FunRec: Reconstructing Functional 3D Scenes from Egocentric Interaction Videos

arXiv cs.CV / 4/8/2026

📰 NewsSignals & Early TrendsIdeas & Deep AnalysisModels & Research

Key Points

  • FunRec is a new research method that reconstructs functional 3D “digital twin” indoor scenes from egocentric RGB-D interaction videos without relying on controlled capture setups or CAD priors.
  • The approach automatically discovers articulated parts, estimates their kinematic parameters, tracks 3D motion over time, and reconstructs both static and moving geometry in a canonical space suitable for simulation.
  • On newly introduced real and simulated benchmarks, FunRec reports large gains over prior articulated reconstruction methods, including up to +50 mIoU for part segmentation and substantially lower articulation and pose errors.
  • The paper demonstrates downstream usability via exports to simulation formats (URDF/USD) and interactive applications like affordance mapping and robot-scene interaction.

Abstract

We present FunRec, a method for reconstructing functional 3D digital twins of indoor scenes directly from egocentric RGB-D interaction videos.
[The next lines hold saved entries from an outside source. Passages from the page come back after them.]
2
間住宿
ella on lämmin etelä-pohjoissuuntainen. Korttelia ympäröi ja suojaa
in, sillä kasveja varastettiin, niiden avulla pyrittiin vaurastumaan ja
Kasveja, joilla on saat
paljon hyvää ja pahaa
Unlike existing methods on articulated reconstruction, which rely on controlled setups, multi-state captures, or CAD priors, FunRec operates directly on in-the-wild human interaction sequences to recover interactable 3D scenes. It automatically discovers articulated parts, estimates their kinematic parameters, tracks their 3D motion, and reconstructs static and moving geometry in canonical space, yielding simulation-compatible meshes. Across new real and simulated benchmarks, FunRec surpasses prior work by a large margin, achieving up to +50 mIoU improvement in part segmentation, 5-10 times lower articulation and pose errors, and significantly higher reconstruction accuracy. We further demonstrate applications on URDF/USD export for simulation, hand-guided affordance mapping and robot-scene interaction.